━━ DATA EXCERPTS ━━

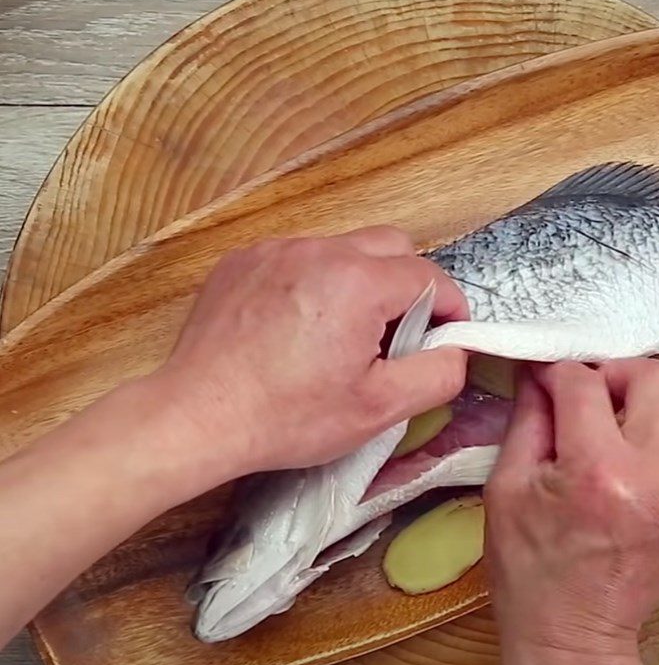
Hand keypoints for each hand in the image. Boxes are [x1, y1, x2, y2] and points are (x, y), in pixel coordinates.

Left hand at [152, 226, 468, 477]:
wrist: (196, 416)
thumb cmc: (287, 417)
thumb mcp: (378, 409)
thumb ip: (437, 374)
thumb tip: (456, 351)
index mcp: (357, 282)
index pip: (429, 276)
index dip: (449, 308)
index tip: (445, 338)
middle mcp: (318, 250)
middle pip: (392, 247)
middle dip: (409, 285)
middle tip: (397, 335)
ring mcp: (274, 250)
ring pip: (344, 249)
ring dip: (361, 283)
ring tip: (343, 335)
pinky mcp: (243, 260)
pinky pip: (299, 257)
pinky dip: (315, 283)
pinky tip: (298, 328)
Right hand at [484, 358, 658, 659]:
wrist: (574, 633)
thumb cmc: (528, 565)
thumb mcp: (505, 487)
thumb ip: (526, 419)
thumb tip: (537, 372)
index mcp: (597, 472)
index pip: (583, 385)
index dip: (556, 373)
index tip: (544, 380)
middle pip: (657, 377)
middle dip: (614, 373)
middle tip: (589, 395)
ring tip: (629, 416)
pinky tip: (653, 444)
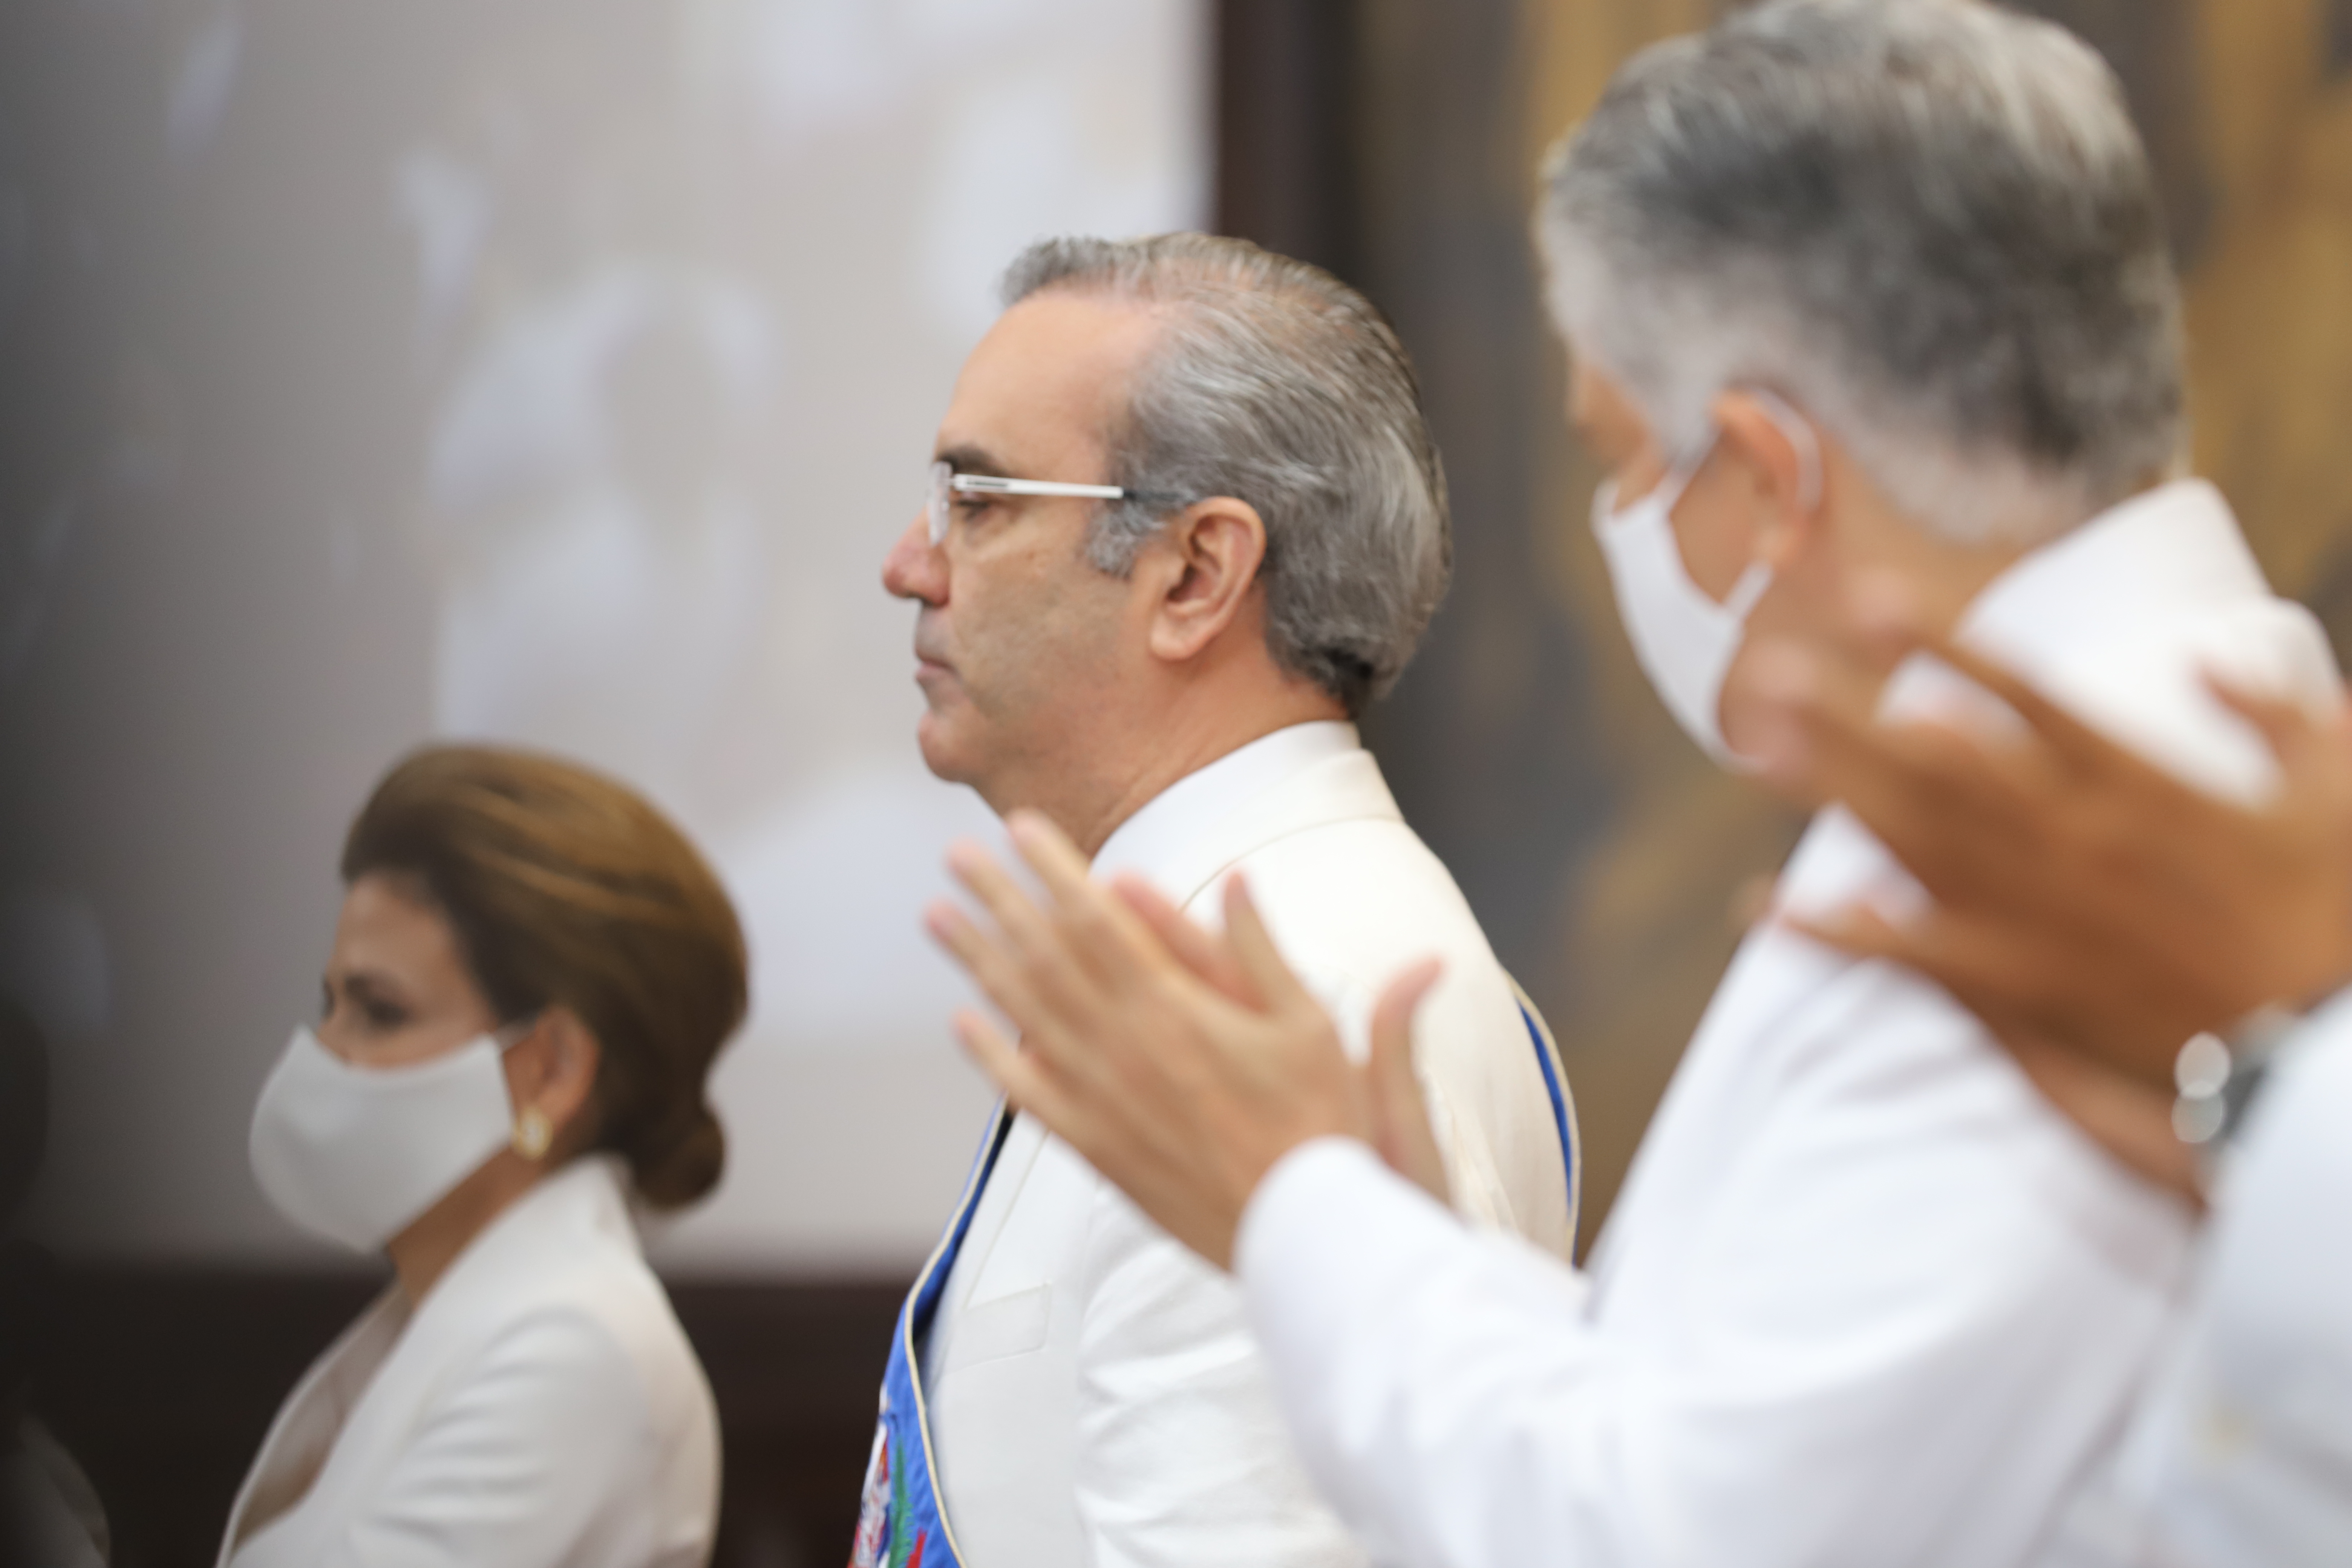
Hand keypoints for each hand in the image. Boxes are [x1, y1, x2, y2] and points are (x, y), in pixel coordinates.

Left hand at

━━━

(THE TASK):
Find each line above that contains "pinky", and copy those lines.

(PROBLEM SOLUTION):
pinky mcp: (243, 260)
pinky pip: (299, 257)
pinky dip: (315, 283)
pinky tip: (298, 328)
pinky tip: (653, 444)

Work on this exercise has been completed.